Division is one of the most basic operations in mathematics. It can be thought of as the process of sharing a number into equal parts. In a division statement, the number you want to divide is called the 'dividend,' and the number you are dividing by is called the 'divisor.' The result is called the 'quotient.'
For example, in this exercise, -20 is the dividend and -10 is the divisor. When you divide -20 by -10, you get the quotient 2.
Always remember the rule for dividing signs:

• If both numbers have the same sign, the quotient is positive.
• If the numbers have different signs, the quotient is negative.

In our current exercise, both the dividend and the divisor are negative, hence the quotient is positive.

Addition is another fundamental operation where you combine two or more numbers to get a sum. When you add negative numbers, you add their absolute values and then place a negative sign before the result.
In the given exercise, you need to add -8 and -2. So, you add their absolute values: 8 and 2. This gives you 10. Since both original numbers are negative, the sum is -10.
In general:

• When adding two positive numbers, the result is positive.
• When adding two negative numbers, the result is negative.
• When adding a positive and a negative number, the result takes the sign of the number with the greater absolute value.

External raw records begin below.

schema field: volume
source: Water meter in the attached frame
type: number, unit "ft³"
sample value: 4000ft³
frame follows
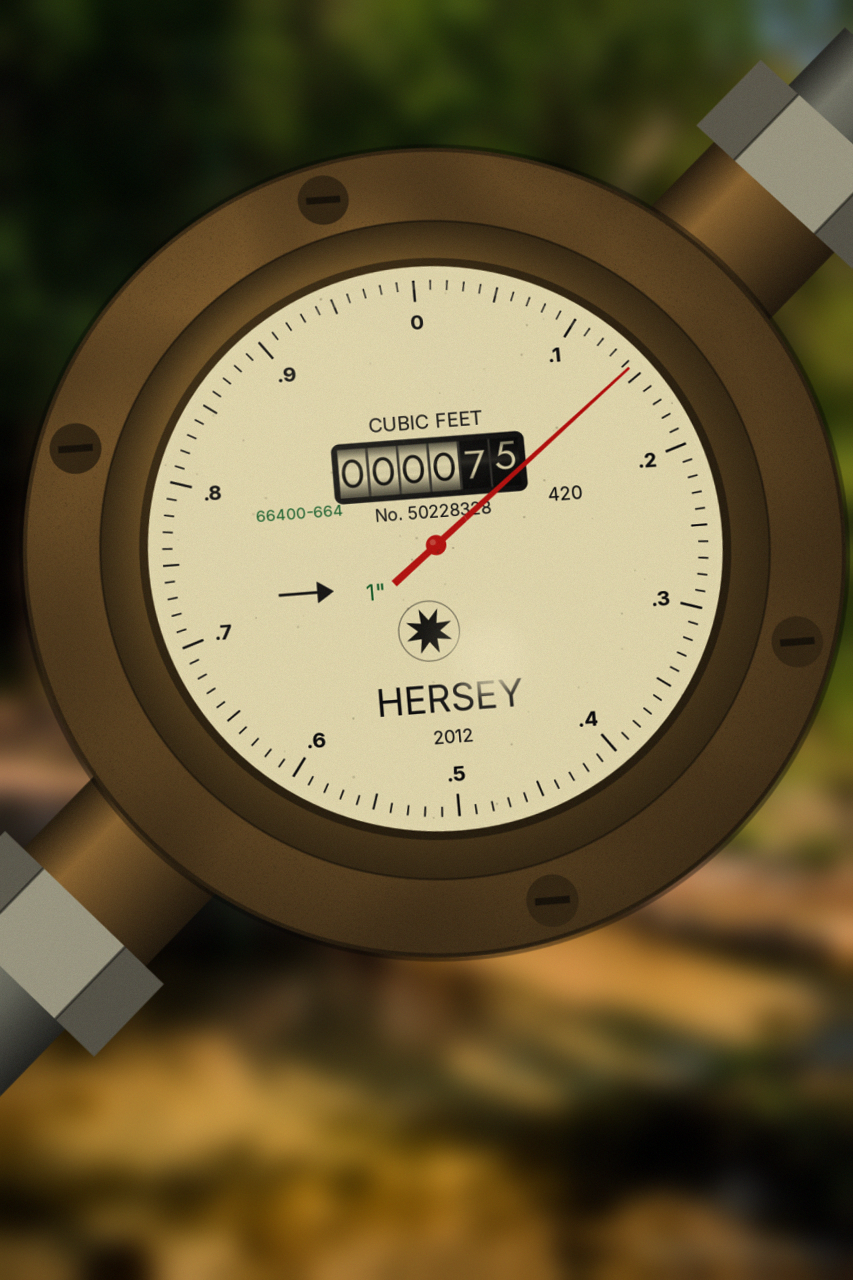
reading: 75.14ft³
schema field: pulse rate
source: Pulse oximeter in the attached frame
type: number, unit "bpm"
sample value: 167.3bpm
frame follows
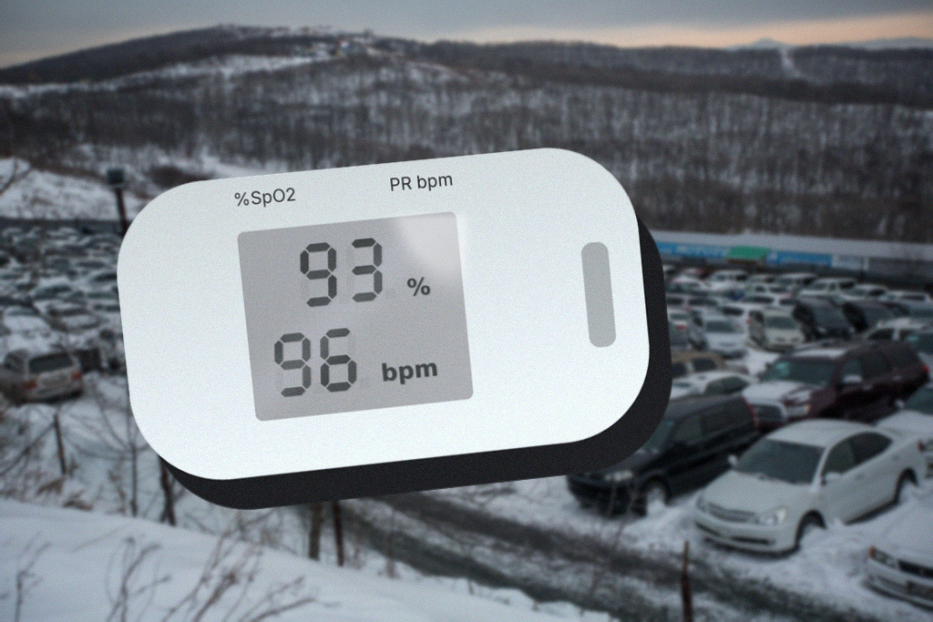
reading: 96bpm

This understanding is essential when simplifying numerical expressions.

Simplification involves performing the indicated operations to reduce a numerical expression to its simplest form. This process makes the problem easier to work with and understand.
In our exercise, the phrase was given in words, and we translated it into operations: division and addition.
Steps for simplification:

• Identify and translate all operations indicated by the phrase. For example, 'the sum of -8 and -2' translates to \[-8 + (-2)\].
• Perform the addition operation first: \[-8 + (-2) = -10\].
• Use the result from step 2 in the division operation: \[-20 \div (-10)\].
• Finally, perform the division to find the simplified form: \[-20 \div (-10) = 2\].

By following these steps, you can tackle any similar problems easily and systematically.